**Exercise brief**: Reproduce each of the entries below word for word.

**Excerpted records**:

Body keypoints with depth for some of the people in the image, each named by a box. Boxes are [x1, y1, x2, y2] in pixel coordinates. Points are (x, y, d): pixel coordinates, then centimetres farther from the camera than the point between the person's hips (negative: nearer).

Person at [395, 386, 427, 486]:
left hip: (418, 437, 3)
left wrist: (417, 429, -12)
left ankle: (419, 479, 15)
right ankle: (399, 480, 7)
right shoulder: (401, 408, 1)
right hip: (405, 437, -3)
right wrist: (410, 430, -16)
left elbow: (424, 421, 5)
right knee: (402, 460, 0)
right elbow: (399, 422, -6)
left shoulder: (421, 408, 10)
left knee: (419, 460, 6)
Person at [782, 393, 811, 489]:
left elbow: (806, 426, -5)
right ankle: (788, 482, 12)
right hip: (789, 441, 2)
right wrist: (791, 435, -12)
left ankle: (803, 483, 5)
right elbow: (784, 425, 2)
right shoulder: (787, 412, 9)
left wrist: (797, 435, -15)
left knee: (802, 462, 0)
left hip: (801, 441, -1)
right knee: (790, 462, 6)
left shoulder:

**Solution for this problem**:
Body keypoints with depth for some of the people in the image, each named by a box. Boxes are [x1, y1, x2, y2] in pixel coordinates. Points are (x, y, d): pixel coordinates, then centimetres farther from the camera than the point between the person's hips (negative: nearer).

Person at [395, 386, 427, 486]:
left hip: (418, 437, 3)
left wrist: (417, 429, -12)
left ankle: (419, 479, 15)
right ankle: (399, 480, 7)
right shoulder: (401, 408, 1)
right hip: (405, 437, -3)
right wrist: (410, 430, -16)
left elbow: (424, 421, 5)
right knee: (402, 460, 0)
right elbow: (399, 422, -6)
left shoulder: (421, 408, 10)
left knee: (419, 460, 6)
Person at [782, 393, 811, 489]:
left elbow: (806, 426, -5)
right ankle: (788, 482, 12)
right hip: (789, 441, 2)
right wrist: (791, 435, -12)
left ankle: (803, 483, 5)
right elbow: (784, 425, 2)
right shoulder: (787, 412, 9)
left wrist: (797, 435, -15)
left knee: (802, 462, 0)
left hip: (801, 441, -1)
right knee: (790, 462, 6)
left shoulder:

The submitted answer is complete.